***** Document excerpt
Re: btreecheck extension

Lists: pgsql-hackers
From: Peter Geoghegan <pg(at)heroku(dot)com>
To: Pg Hackers <pgsql-hackers(at)postgresql(dot)org>
Subject: btreecheck extension
Date: 2014-06-17 01:47:30
Message-ID: CAM3SWZRtV+xmRWLWq6c-x7czvwavFdwFi4St1zz4dDgFH4yN4g@mail.gmail.com
Views: Raw Message | Whole Thread | Download mbox | Resend email
Lists: pgsql-hackers

As discussed at the developer meeting at pgCon, I think that there is
a lot to be said for a tool that checks nbtree index invariants on
live systems.

Attached prototype patch adds contrib extension, btreecheck. This
extension provides SQL-callable functions for checking these
conditions on nbtree indexes on live systems. This code generally
works by using the same insertion ScanKey infrastructure that the
B-Tree code itself uses in servicing all kinds of index scans.

There are two major goals for this patch. In order of their importance
in my mind:

1. Improve testing around the B-Tree code. Give 9.4 beta testers the
tools needed to detect subtle errors in a semi-automated way. I'm
quite encouraged by recent efforts along these lines by Jeff Janes,
Heikki, and others. Beyond 9.4, I think that stress testing is likely
to become indispensable as more complex performance optimizations are
pursued. Personally, I see some good opportunities to improve the
performance of the B-Tree code, and if those ideas are ever to be put
into action, there is clearly a big need for automated stress-testing.
I see this tool as a start. I'm not just talking about my recent work
on sort support for text, and the idea of generalizing that; I think
that there are many techniques that we could pursue for decreasing the
I/O and CPU overhead of using B-Tree indexes that are just too risky
to pursue today because of the subtle interactions of many moving
parts. I'd like to lower the risk.

2. Allow users to sanity check indexes in production. This is not my
immediate goal here, though; I will not add this patch to the next
CommitFest. That's something to think about in more detail a bit
later. Clearly there is a big demand for this kind of thing, though.

Since I believe the B-Tree code changes of 9.4 are generally thought
to be the most plausible source of serious bugs in 9.4 purely because
of their subtlety and fundamental importance, it seemed valuable to
get this prototype into the hands of beta testers as soon as possible.
**********
***** Information supplied
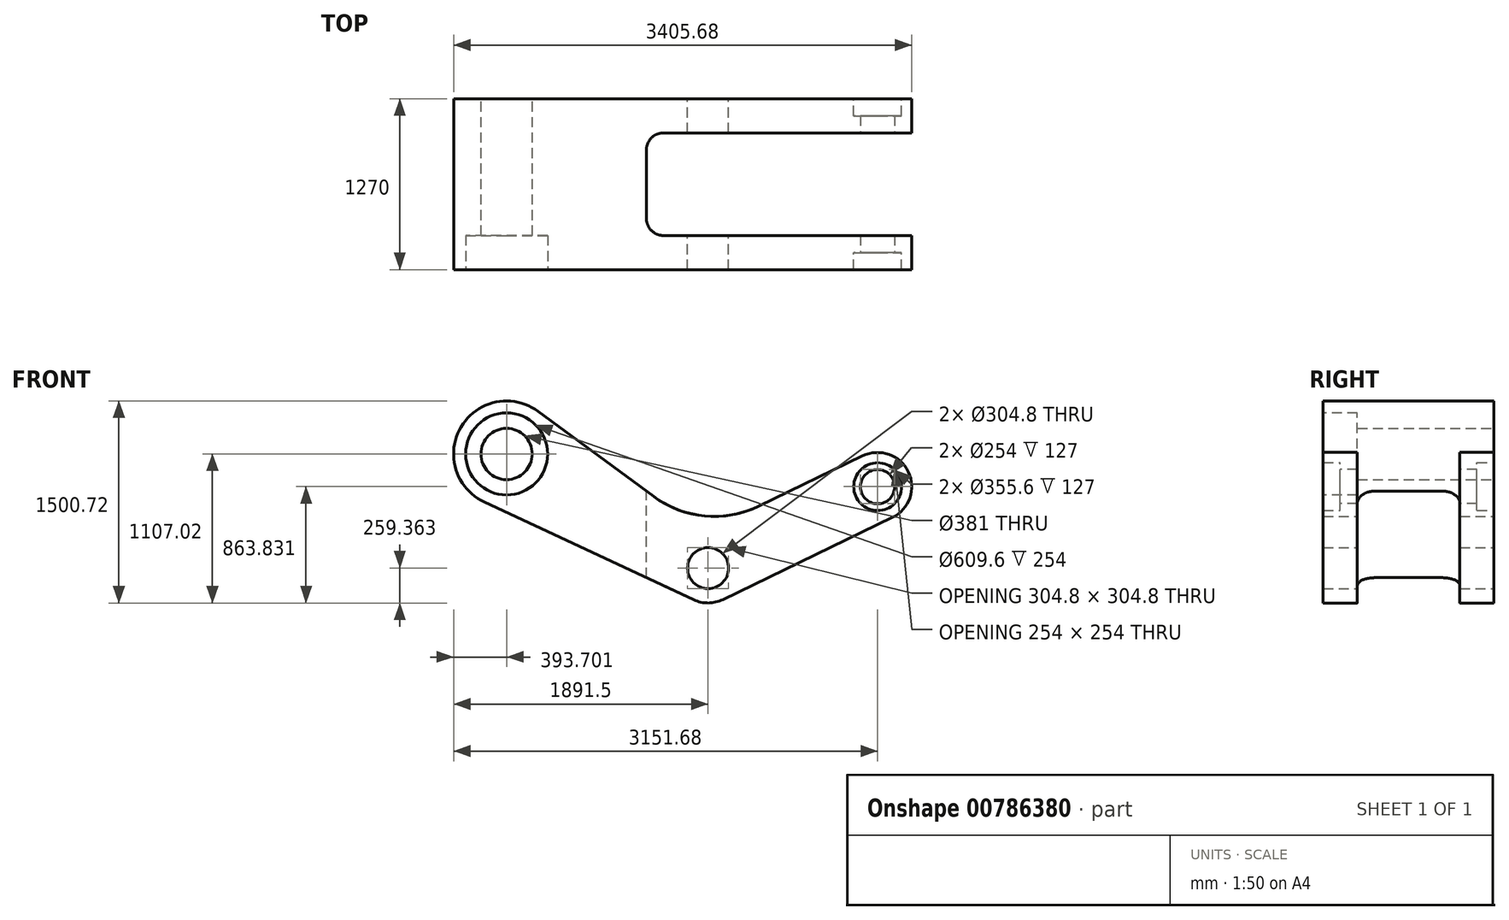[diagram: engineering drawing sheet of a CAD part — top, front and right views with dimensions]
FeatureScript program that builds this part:
annotation { "Feature Type Name" : "Feature", "Feature Type Description" : "" }
export const myFeature = defineFeature(function(context is Context, id is Id, definition is map)
    precondition{}
    {
        {
            var Q0;
            Q0=qCreatedBy(makeId("Front.planeOp"),FACE);
            var sketch = newSketch(context, id + "F0", { "sketchPlane" : qUnion([Q0])});
            skCircle(sketch, "E0", {"center": v(0, -1.79) * mm, "radius": 254 * mm});
            skCircle(sketch, "E1", {"center": v(0, 3.57) * mm, "radius": 152.4 * mm});
            skCircle(sketch, "E2", {"center": v(-1497.8, 851.23) * mm, "radius": 393.7 * mm});
            skCircle(sketch, "E3", {"center": v(-1497.8, 851.23) * mm, "radius": 190.5 * mm});
            skCircle(sketch, "E4", {"center": v(1260.18, 608.04) * mm, "radius": 254 * mm});
            skCircle(sketch, "E5", {"center": v(1260.18, 608.04) * mm, "radius": 177.8 * mm});
            skLineSegment(sketch, "E6", {"start": v(-1264.33, 1168.23) * mm, "end": v(-405.57, 535.77) * mm});
            skLineSegment(sketch, "E7", {"start": v(378.23, 463.42) * mm, "end": v(1149.53, 836.68) * mm});
            skLineSegment(sketch, "E8", {"start": v(1370.82, 379.4) * mm, "end": v(110.64, -230.42) * mm});
            skLineSegment(sketch, "E9", {"start": v(-1664.27, 494.45) * mm, "end": v(-107.4, -231.96) * mm});
            skArc(sketch, "E10.filletArc", {"start": v(-38.58, 265.49) * mm, "mid": v(-35.4, 264.28) * mm, "end": v(-32.05, 264.88) * mm});
            skArc(sketch, "E11.filletArc", {"start": v(-405.57, 535.77) * mm, "mid": v(-23.74, 390.56) * mm, "end": v(378.23, 463.42) * mm});
            skSolve(sketch);
        }
        {
            var Q0;
            Q0=makeQuery(id+"F0.imprint","IMPRINT",FACE,{"disambiguationData":[TD([[makeQuery(id+"F0.imprint","IMPRINT",EDGE,{"derivedFrom":sQuery(id+"F0.wireOp",EDGE,"E3")}),-1.0]])]});
            var Q1;
            {var subQ0=sQuery(id+"F0.wireOp",EDGE,"E6");Q1=makeQuery(id+"F0.imprint","IMPRINT",FACE,{"disambiguationData":[TD([[makeQuery(id+"F0.imprint","IMPRINT",EDGE,{"derivedFrom":subQ0}),-1.0]])]});}
            var Q2;
            Q2=makeQuery(id+"F0.imprint","IMPRINT",FACE,{"disambiguationData":[TD([[makeQuery(id+"F0.imprint","IMPRINT",EDGE,{"derivedFrom":sQuery(id+"F0.wireOp",EDGE,"E1")}),-1.0]])]});
            var Q3;
            Q3=makeQuery(id+"F0.imprint","IMPRINT",FACE,{"disambiguationData":[TD([[makeQuery(id+"F0.imprint","IMPRINT",EDGE,{"derivedFrom":sQuery(id+"F0.wireOp",EDGE,"E5")}),-1.0]])]});
            extrude(context, id + "F1", {"entities" : qUnion([Q0, Q1, Q2, Q3]), "endBound" : BoundingType.SYMMETRIC, "depth" : 1270 * mm, "offsetDistance" : 25.4 * mm});
        }
        {
            var Q0;
            Q0=makeQuery(id+"F0.imprint","IMPRINT",FACE,{"disambiguationData":[TD([[makeQuery(id+"F0.imprint","IMPRINT",EDGE,{"derivedFrom":sQuery(id+"F0.wireOp",EDGE,"E5")}),1.0]])]});
            extrude(context, id + "F2", {"entities" : qUnion([Q0]), "operationType" : NewBodyOperationType.ADD, "endBound" : BoundingType.SYMMETRIC, "depth" : 1016 * mm, "offsetDistance" : 25.4 * mm});
        }
        {
            var Q0;
            Q0=makeQuery(id+"F1.opExtrude","CAP_FACE",FACE,{"disambiguationData":[OSD([sQuery(id+"F0.wireOp",EDGE,"E0"),sQuery(id+"F0.wireOp",EDGE,"E1"),sQuery(id+"F0.wireOp",EDGE,"E2"),sQuery(id+"F0.wireOp",EDGE,"E3"),sQuery(id+"F0.wireOp",EDGE,"E4"),sQuery(id+"F0.wireOp",EDGE,"E5"),sQuery(id+"F0.wireOp",EDGE,"E6"),sQuery(id+"F0.wireOp",EDGE,"E7"),sQuery(id+"F0.wireOp",EDGE,"E8"),sQuery(id+"F0.wireOp",EDGE,"E9"),sQuery(id+"F0.wireOp",EDGE,"E11.filletArc")])],"isStart":false});
            var sketch = newSketch(context, id + "F3", { "sketchPlane" : qUnion([Q0])});
            skCircle(sketch, "E12", {"center": v(-1497.8, 851.23) * mm, "radius": 304.8 * mm});
            skCircle(sketch, "E13", {"center": v(1260.18, 608.04) * mm, "radius": 127 * mm});
            skSolve(sketch);
        }
        {
            var Q0;
            Q0=makeQuery(id+"F3.imprint","IMPRINT",FACE,{"disambiguationData":[TD([[makeQuery(id+"F3.imprint","IMPRINT",EDGE,{"derivedFrom":sQuery(id+"F3.wireOp",EDGE,"E13")}),1.0]])]});
            var Q1;
            Q1=sQuery(id+"F3.wireOp",EDGE,"E13");
            extrude(context, id + "F4", {"entities" : qUnion([Q0]), "operationType" : NewBodyOperationType.REMOVE, "surfaceEntities" : qUnion([Q1]), "endBound" : BoundingType.THROUGH_ALL, "oppositeDirection" : true, "depth" : 762 * mm, "offsetDistance" : 25.4 * mm});
        }
        {
            var Q0;
            Q0=makeQuery(id+"F3.imprint","IMPRINT",FACE,{"disambiguationData":[TD([[makeQuery(id+"F3.imprint","IMPRINT",EDGE,{"derivedFrom":sQuery(id+"F3.wireOp",EDGE,"E12")}),1.0]])]});
            var Q1;
            Q1=sQuery(id+"F3.wireOp",EDGE,"E12");
            extrude(context, id + "F5", {"entities" : qUnion([Q0]), "operationType" : NewBodyOperationType.REMOVE, "surfaceEntities" : qUnion([Q1]), "oppositeDirection" : true, "depth" : 254 * mm, "offsetDistance" : 25.4 * mm});
        }
        {
            var Q0;
            Q0=qCreatedBy(makeId("Top.planeOp"),FACE);
            var sketch = newSketch(context, id + "F6", { "sketchPlane" : qUnion([Q0])});
            skLineSegment(sketch, "E14.bottom", {"start": v(1827.33, 381) * mm, "end": v(-458.67, 381) * mm});
            skLineSegment(sketch, "E14.top", {"start": v(1827.33, -381) * mm, "end": v(-458.67, -381) * mm});
            skLineSegment(sketch, "E14.left", {"start": v(1827.33, 381) * mm, "end": v(1827.33, -381) * mm});
            skLineSegment(sketch, "E14.right", {"start": v(-458.67, 381) * mm, "end": v(-458.67, -381) * mm});
            skPoint(sketch, "E14.middle", {"position": v(684.33, 0) * mm});
            skSolve(sketch);
        }
        {
            var Q0;
            Q0=makeQuery(id+"F6.imprint","IMPRINT",FACE,{"disambiguationData":[TD([[makeQuery(id+"F6.imprint","IMPRINT",EDGE,{"derivedFrom":sQuery(id+"F6.wireOp",EDGE,"E14.bottom")}),1.0]])]});
            extrude(context, id + "F7", {"entities" : qUnion([Q0]), "operationType" : NewBodyOperationType.REMOVE, "endBound" : BoundingType.SYMMETRIC, "oppositeDirection" : true, "depth" : 2540 * mm, "offsetDistance" : 25.4 * mm});
        }
        {
            var Q0;
            Q0=makeQuery(id+"F7.boolean.opBoolean","COPY",EDGE,{"derivedFrom":makeQuery(id+"F7.opExtrude","SWEPT_EDGE",EDGE,{"disambiguationData":[OSD([sQuery(id+"F6.wireOp",EDGE,"E14.bottom"),sQuery(id+"F6.wireOp",EDGE,"E14.right")])]})});
            var Q1;
            Q1=makeQuery(id+"F7.boolean.opBoolean","COPY",EDGE,{"derivedFrom":makeQuery(id+"F7.opExtrude","SWEPT_EDGE",EDGE,{"disambiguationData":[OSD([sQuery(id+"F6.wireOp",EDGE,"E14.top"),sQuery(id+"F6.wireOp",EDGE,"E14.right")])]})});
            fillet(context, id + "F8", {"entities" : qUnion([Q0, Q1]), "radius" : 127 * mm, "tangentPropagation" : true, "allowEdgeOverflow" : false});
        }
    });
**********
§ Required tasks
1) Duplicate the part of the btreecheck message starting with "Since I believe" and going on through "soon as possible.".
2) According to the btreecheck message, what infrastructure does the extension's code generally work by using?
The rows have no connection to the btreecheck message.

§ Solved tasks
1)
Since I believe the B-Tree code changes of 9.4 are generally thought
to be the most plausible source of serious bugs in 9.4 purely because
of their subtlety and fundamental importance, it seemed valuable to
get this prototype into the hands of beta testers as soon as possible.

2) It uses the same insertion ScanKey infrastructure that the B-Tree code itself uses in servicing all kinds of index scans.